YOUR ASSIGNMENT
Copy each record exactly and skip its pictures.
○ ○ ○ ○
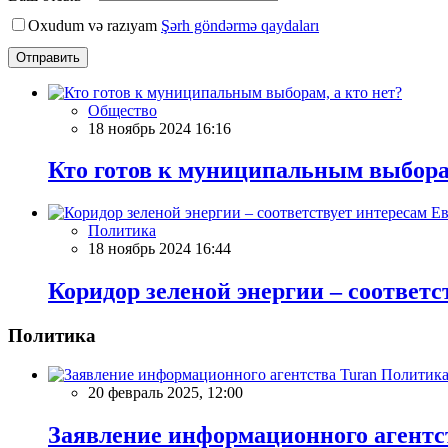
Oxudum və razıyam
Şərh göndərmə qaydaları
Отправить
Общество
18 ноябрь 2024 16:16
Кто готов к муниципальным выборам
Политика
18 ноябрь 2024 16:44
Коридор зеленой энергии – соответ
Политика
Политик
20 февраль 2025, 12:00
Заявление информационного агентс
○ ○ ○ ○
TASK SOLUTION
Oxudum və razıyam
Şərh göndərmə qaydaları
Отправить
Общество
18 ноябрь 2024 16:16
Кто готов к муниципальным выборам
Политика
18 ноябрь 2024 16:44
Коридор зеленой энергии – соответ
Политика
Политик
20 февраль 2025, 12:00
Заявление информационного агентс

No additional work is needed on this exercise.